Born as noble, he wanted to become a discoverer but got sacked out of school and then joined a cadet college. So he actually started his military career in the age of 12.

He served in the 91th Infantry Regiment in Oldenburg under Otto von Hindenburg, but was bored of his job and even played with the thought of joining into US american military service to fight in the spanish-american war. But because of his connections, he got the opportunity to serve within the german troops, who were send to China because of the boxer rebellion.

When he came back he was deployed to the grand general staff in Berlin, and started to learn japanese and analysed the japanese sphere of control in east asia. After that, he was deployed to tokio for 2 years to study the military facilities and after that as military attaché until the first world war breaked out.

He ain´t retired from service in 1930, he was dismissed out of the army because he was under suspicion of nationalsocialst procedures, of which he in fact, wasn´t involved. After that he joined the "Stahlhelm", a paramilitary-like Freikorps which were quite common at these desolate times in Germany but after the nazi´s started to gain political power, the Stahlhelm was integrated into the SA in 1934. Von Falkenhausen was against this step of integration and retired to join the german military mission in China. Between 1911 and 1941, Germany and China had some very close relations, which even peaked in an alliance between both with the results of the modernisation of the chinese industry and military (the Sino-German cooperation). He fought quite well with his troops against the japanese until 1938, when Joachim von Ribbentrop, the german foreign minister, forced him under menace of familial reprisals to return to Germany, because Hitler looked forward for Japan as an Ally in the anti-comintern pact. There were also some other famous germans acting at that time in China like John Rabe for example, who returned to germany after the nanjing massacre.

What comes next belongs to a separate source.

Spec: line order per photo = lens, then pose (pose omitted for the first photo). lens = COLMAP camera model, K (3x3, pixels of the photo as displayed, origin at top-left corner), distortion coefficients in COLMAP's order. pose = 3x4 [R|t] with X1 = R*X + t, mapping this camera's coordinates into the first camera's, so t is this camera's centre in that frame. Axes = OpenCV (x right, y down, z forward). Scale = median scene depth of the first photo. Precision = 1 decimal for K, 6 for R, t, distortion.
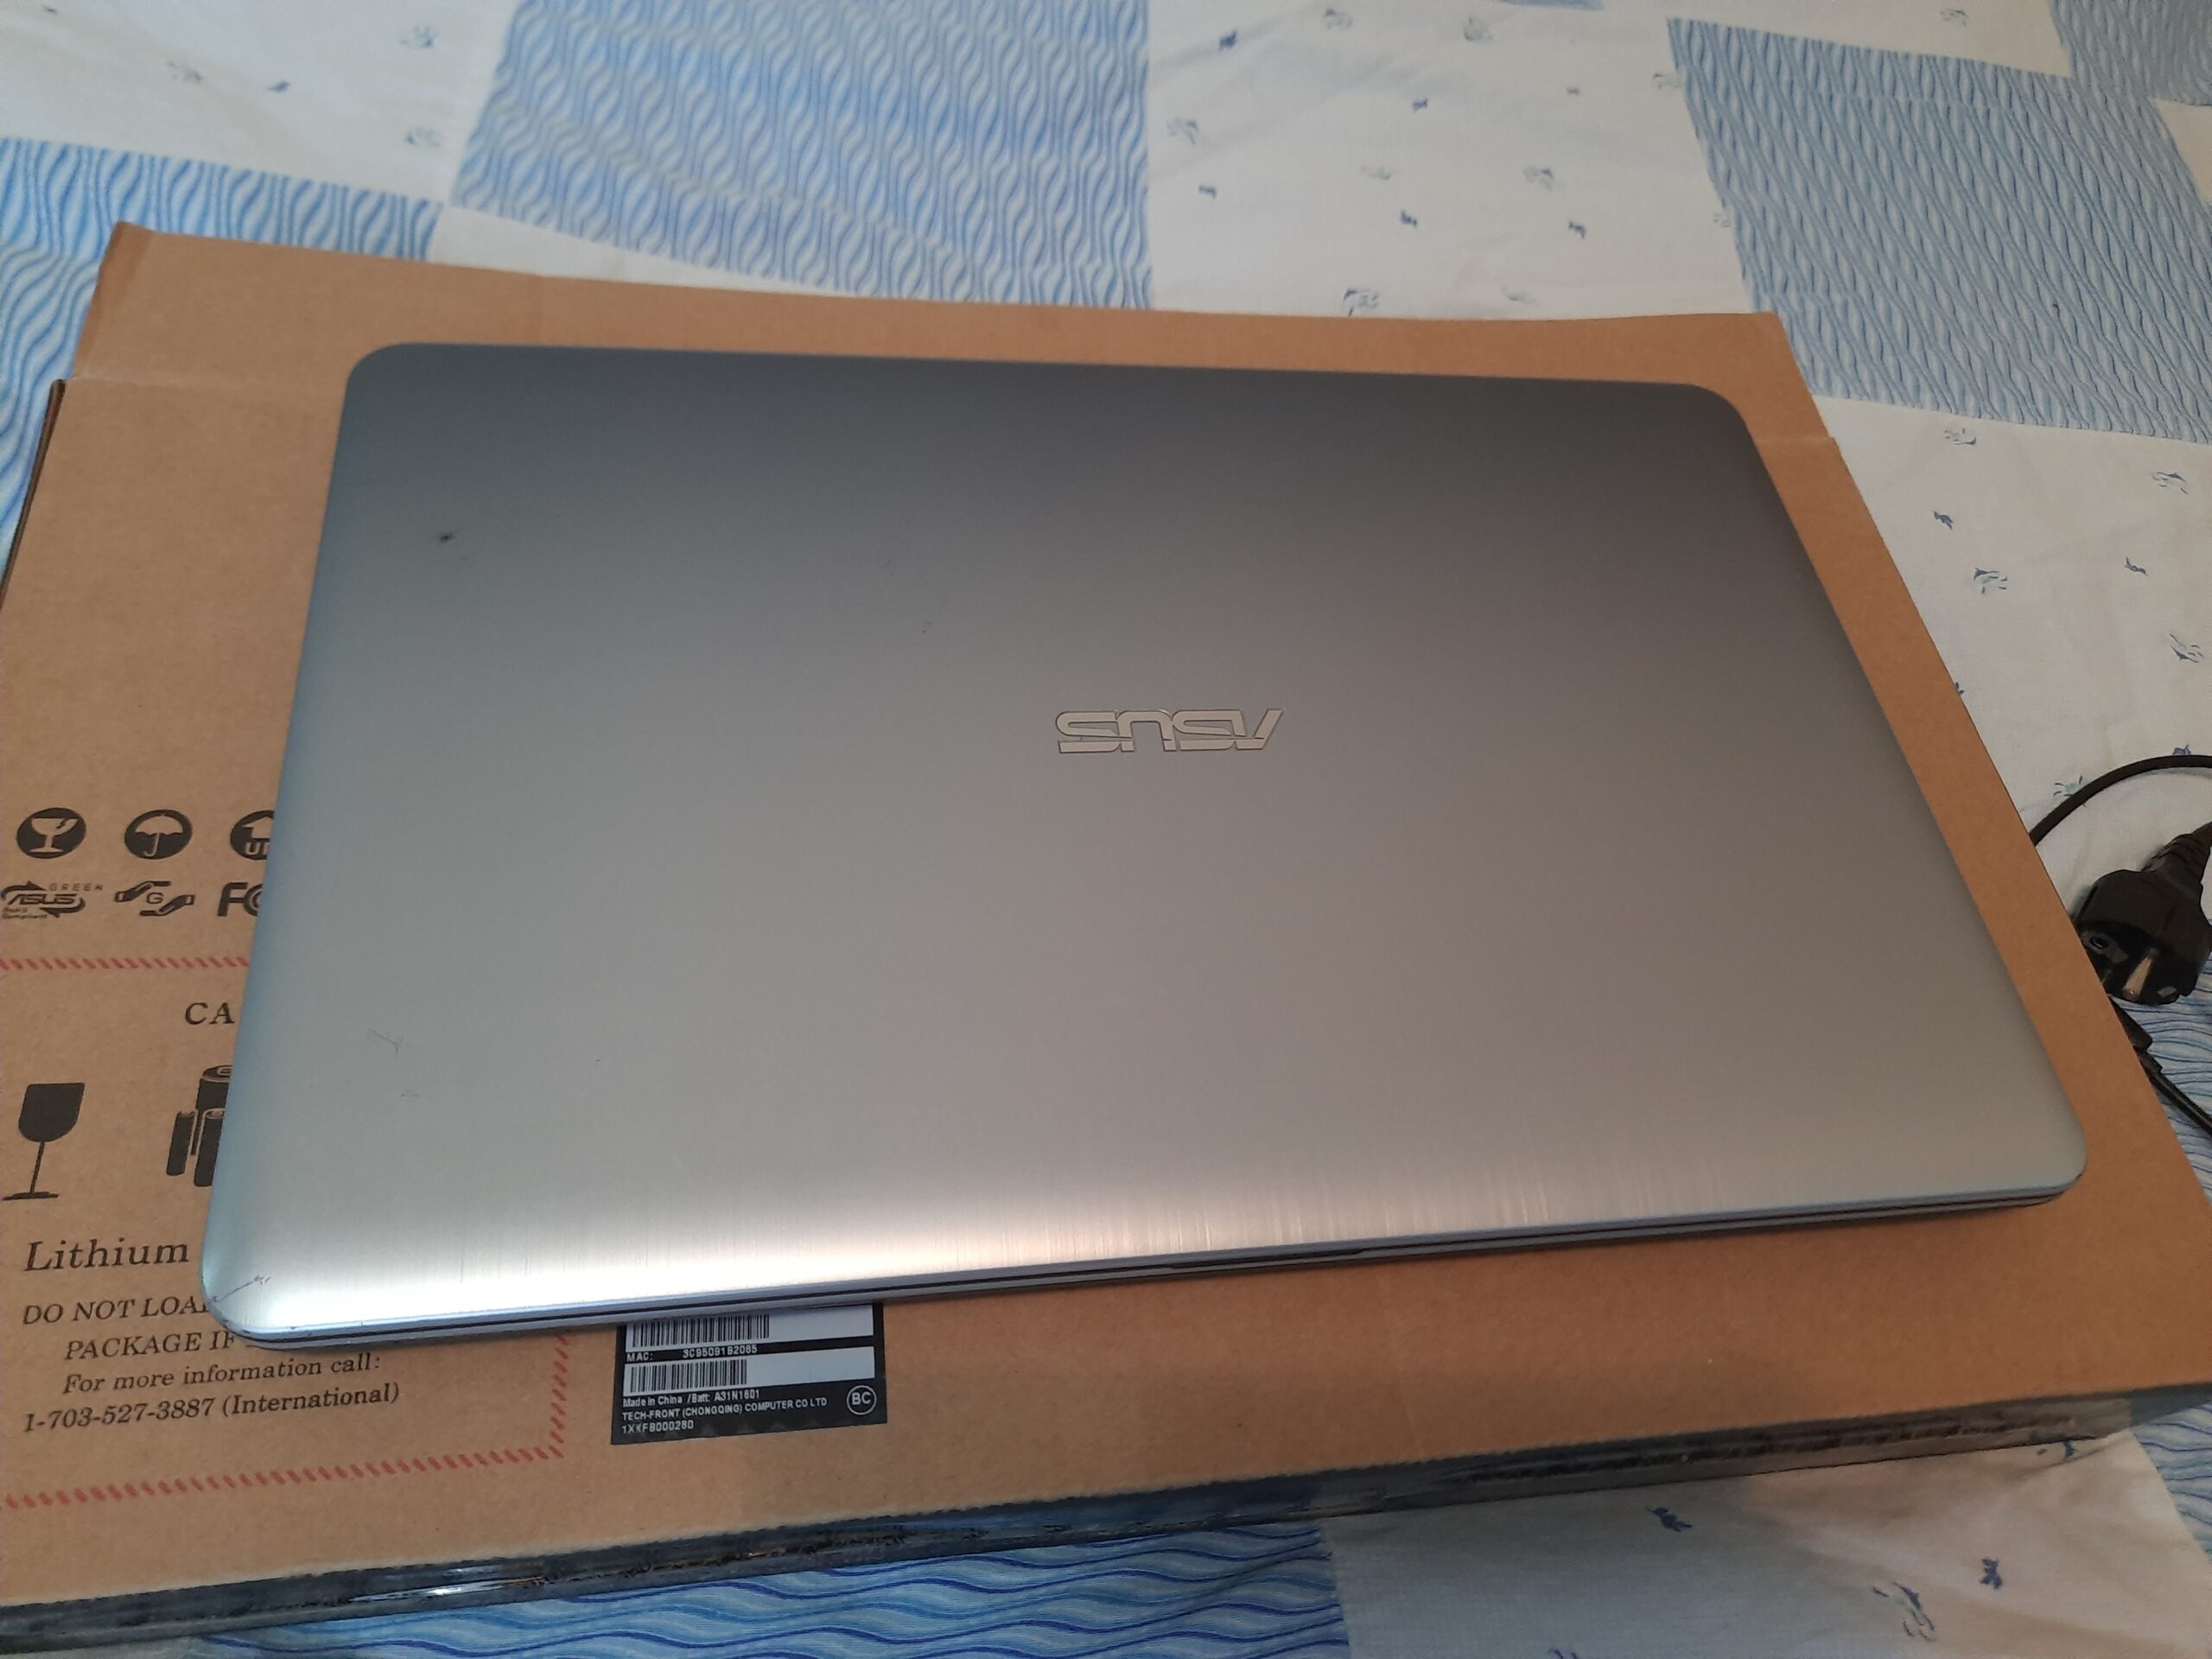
lens RADIAL K [[1700.1, 0, 1117.6], [0, 1700.1, 768.7], [0, 0, 1]] dist [0.039997, -0.058099]
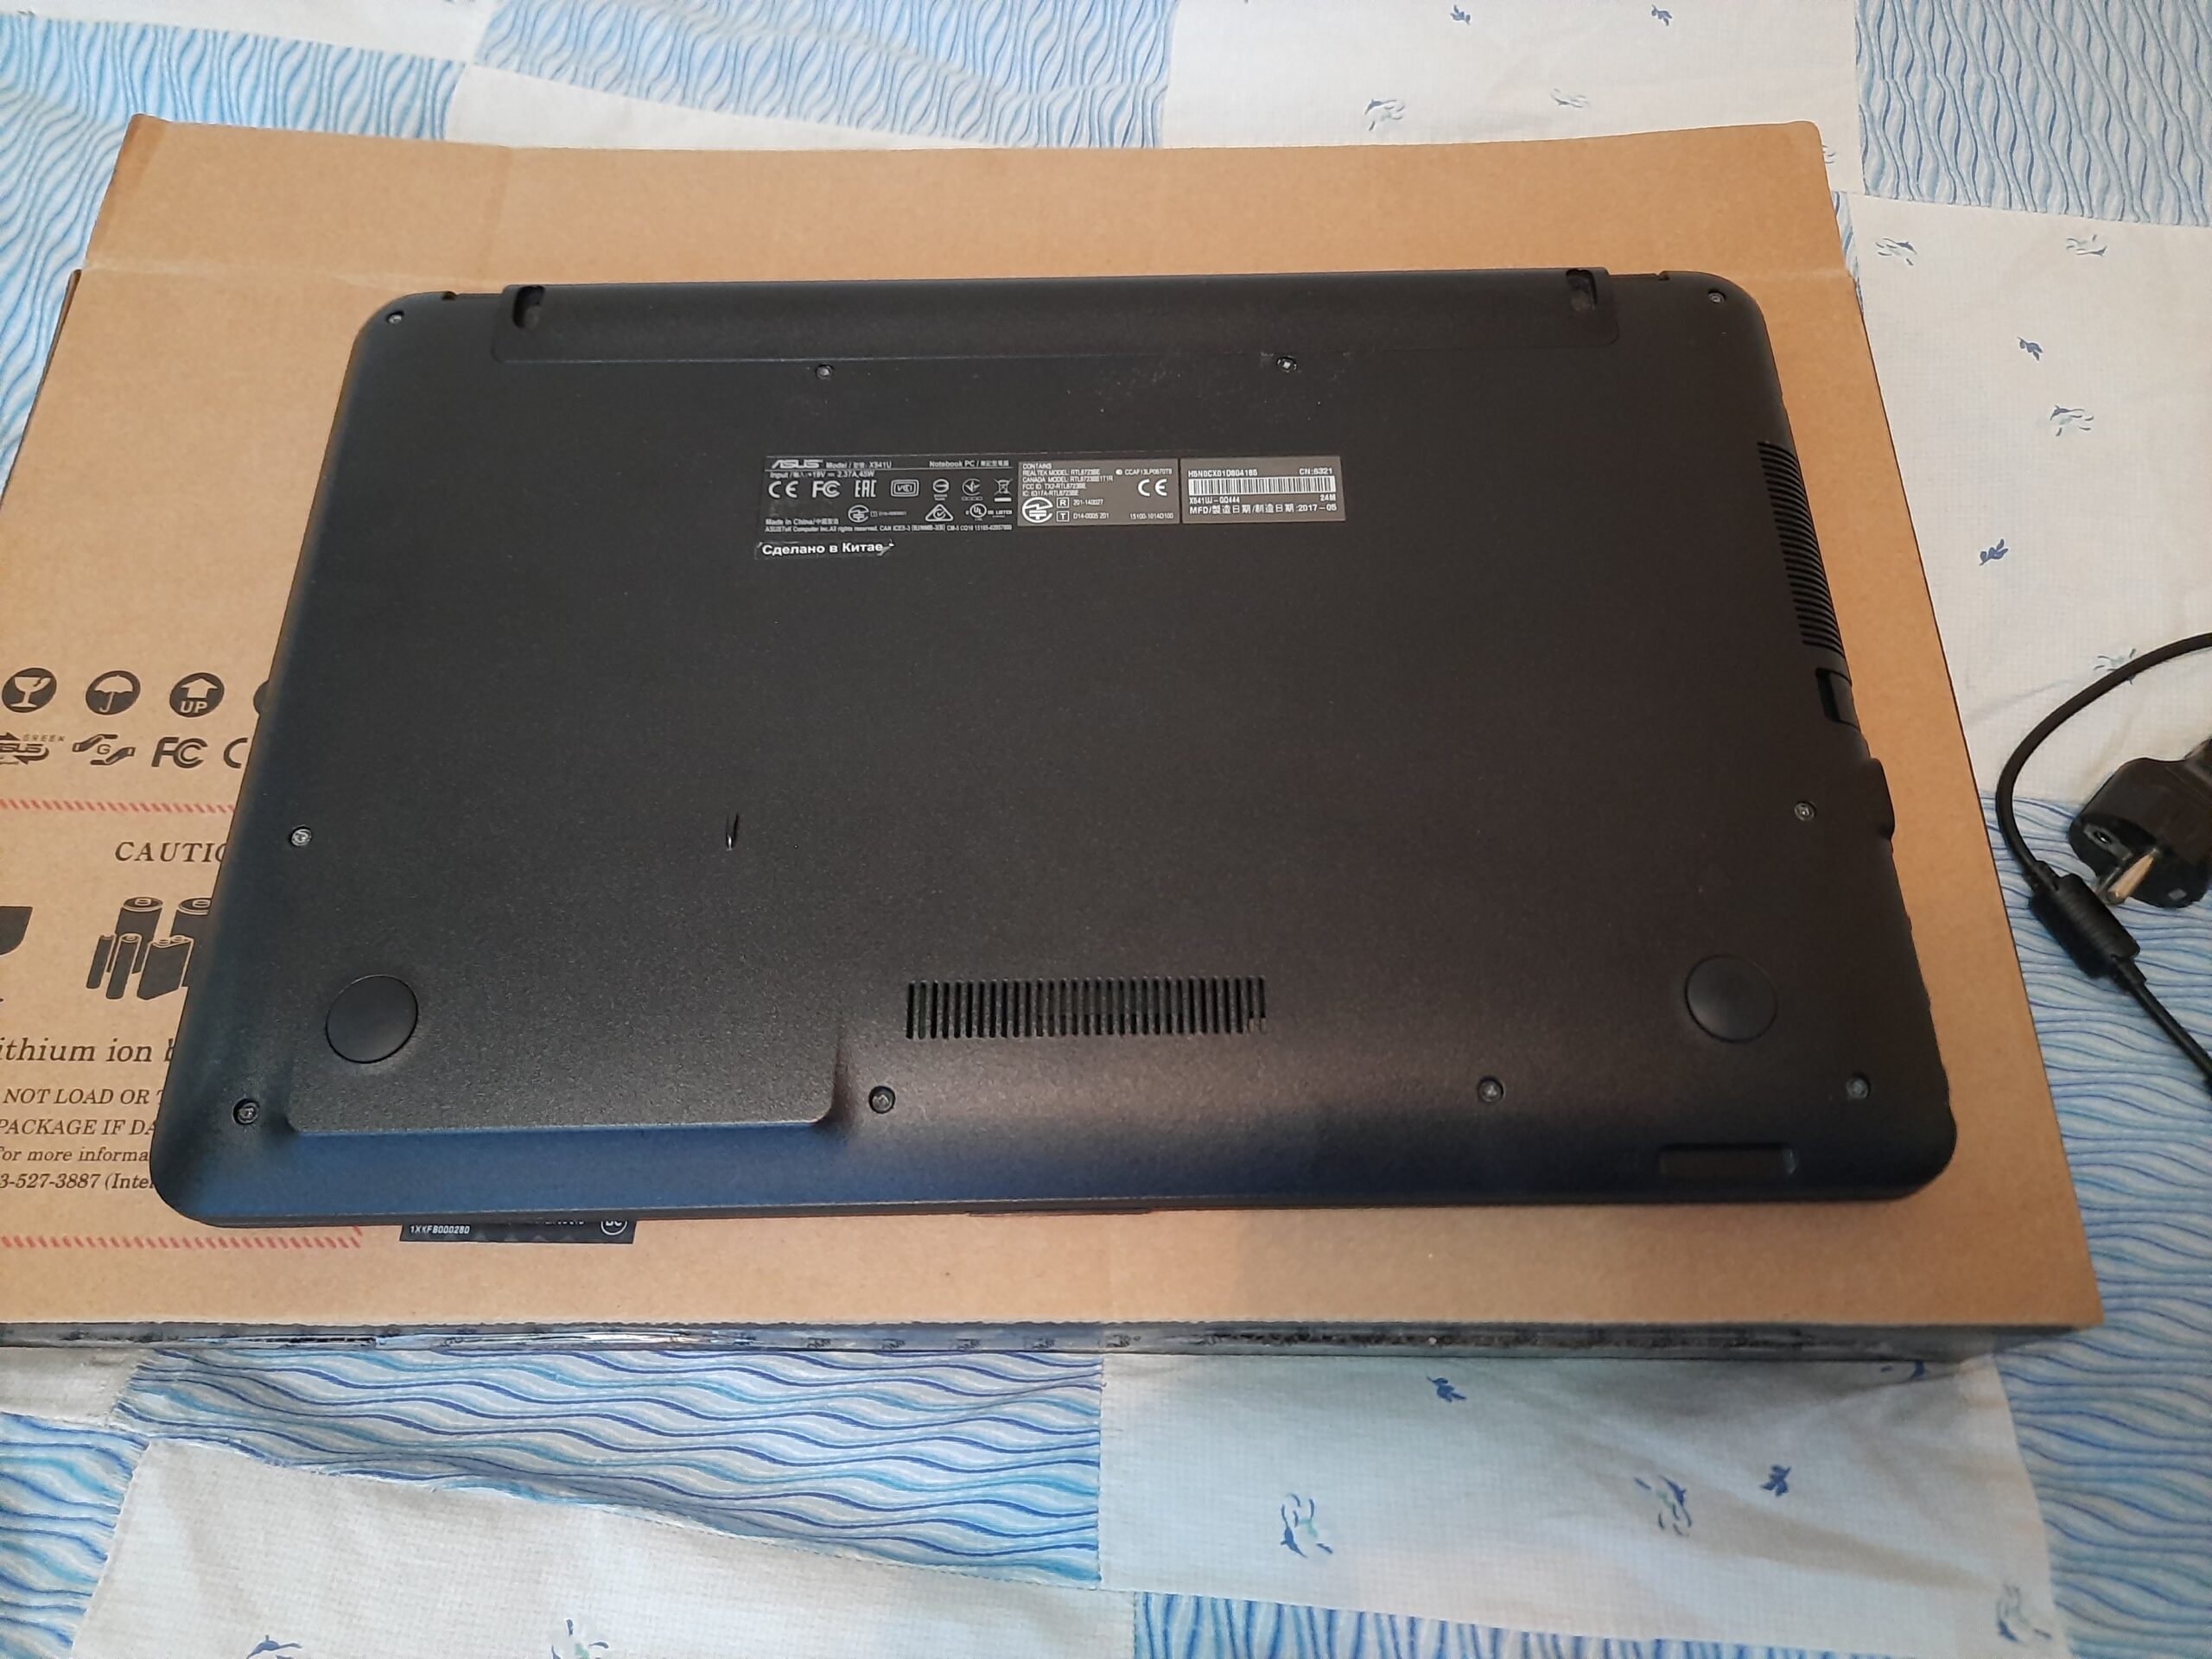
lens RADIAL K [[1700.1, 0, 1111.2], [0, 1700.1, 781.9], [0, 0, 1]] dist [0.039997, -0.058099]
pose [[0.976572, 0.042764, -0.210899, 0.355005], [-0.011184, 0.988817, 0.148715, -0.083255], [0.214901, -0.142872, 0.966129, 0.011162]]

The article states that von Falkenhausen was sentenced to 12 years and then acquitted 3 weeks into fulfilling his sentence. If he was sentenced, he wasn't acquitted. The sentence was reversed or commuted.

Also, there is IIRC a semi-famous story that when he was released, von Falkenhausen left an angry note criticizing the Belgians for imprisoning him after he had done so much to try to save them from Nazi depredations. This seems like something worth including if it can be properly sourced. Airbornelawyer 07:09, 8 July 2007 (UTC)

The current version states that he was pardoned in 1955 after serving one third of his sentence. It's contrary to the other sources in the internet, which says that he was pardoned just three weeks after the sentence (same as the talk at the beginning of this section). Who changed the version to the current one and why? — Preceding unsigned comment added by (talk) 02:58, 28 January 2015 (UTC)

This article on his co accused says that Reeder was pardoned in July 1951 after only 3 weeks, but this article on von Falkenhausen says they were pardoned in 1955 after one third of their 12 year sentence. 1951 or 1955 ? — Preceding unsigned comment added by (talk) 09:17, 23 April 2015 (UTC)

Any relation to the BMW racing driver and engineer?[edit]

The article states that General Alexander von Falkenhausen was married twice and neither wife bore him any children.

I assume, therefore, that the Alexander von Falkenhausen who raced motorcycles and automobiles and who worked as an engineer for BMW from 1934 to 1945 and again from 1954 to 1976, would be a cousin or nephew of his. How likely would it be to have two unrelated von Falkenhausen noble families?